- Exercise objective: The answer must be every line from the listing that holds the string "buttons".

- Material supplied:
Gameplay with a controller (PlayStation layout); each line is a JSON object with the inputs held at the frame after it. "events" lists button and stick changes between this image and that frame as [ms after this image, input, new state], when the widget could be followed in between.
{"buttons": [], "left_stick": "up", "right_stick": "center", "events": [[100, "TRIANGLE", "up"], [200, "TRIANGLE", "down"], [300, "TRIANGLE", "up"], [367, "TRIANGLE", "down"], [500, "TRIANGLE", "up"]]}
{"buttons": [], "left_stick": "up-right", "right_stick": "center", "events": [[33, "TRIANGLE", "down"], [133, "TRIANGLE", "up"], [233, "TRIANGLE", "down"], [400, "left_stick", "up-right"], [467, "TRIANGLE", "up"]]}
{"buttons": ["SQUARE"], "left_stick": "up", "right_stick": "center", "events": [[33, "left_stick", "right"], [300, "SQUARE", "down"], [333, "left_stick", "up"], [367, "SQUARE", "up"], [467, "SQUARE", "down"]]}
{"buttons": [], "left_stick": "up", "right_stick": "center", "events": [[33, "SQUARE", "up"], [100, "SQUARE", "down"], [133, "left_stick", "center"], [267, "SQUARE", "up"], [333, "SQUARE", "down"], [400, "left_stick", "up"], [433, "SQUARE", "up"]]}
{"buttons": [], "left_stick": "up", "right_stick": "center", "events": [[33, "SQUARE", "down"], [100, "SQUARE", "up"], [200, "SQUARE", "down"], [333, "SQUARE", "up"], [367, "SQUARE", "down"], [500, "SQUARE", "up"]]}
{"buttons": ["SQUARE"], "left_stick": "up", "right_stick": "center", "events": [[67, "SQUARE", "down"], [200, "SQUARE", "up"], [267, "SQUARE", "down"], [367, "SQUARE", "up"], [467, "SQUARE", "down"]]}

- Exercise result:
{"buttons": [], "left_stick": "up", "right_stick": "center", "events": [[100, "TRIANGLE", "up"], [200, "TRIANGLE", "down"], [300, "TRIANGLE", "up"], [367, "TRIANGLE", "down"], [500, "TRIANGLE", "up"]]}
{"buttons": [], "left_stick": "up-right", "right_stick": "center", "events": [[33, "TRIANGLE", "down"], [133, "TRIANGLE", "up"], [233, "TRIANGLE", "down"], [400, "left_stick", "up-right"], [467, "TRIANGLE", "up"]]}
{"buttons": ["SQUARE"], "left_stick": "up", "right_stick": "center", "events": [[33, "left_stick", "right"], [300, "SQUARE", "down"], [333, "left_stick", "up"], [367, "SQUARE", "up"], [467, "SQUARE", "down"]]}
{"buttons": [], "left_stick": "up", "right_stick": "center", "events": [[33, "SQUARE", "up"], [100, "SQUARE", "down"], [133, "left_stick", "center"], [267, "SQUARE", "up"], [333, "SQUARE", "down"], [400, "left_stick", "up"], [433, "SQUARE", "up"]]}
{"buttons": [], "left_stick": "up", "right_stick": "center", "events": [[33, "SQUARE", "down"], [100, "SQUARE", "up"], [200, "SQUARE", "down"], [333, "SQUARE", "up"], [367, "SQUARE", "down"], [500, "SQUARE", "up"]]}
{"buttons": ["SQUARE"], "left_stick": "up", "right_stick": "center", "events": [[67, "SQUARE", "down"], [200, "SQUARE", "up"], [267, "SQUARE", "down"], [367, "SQUARE", "up"], [467, "SQUARE", "down"]]}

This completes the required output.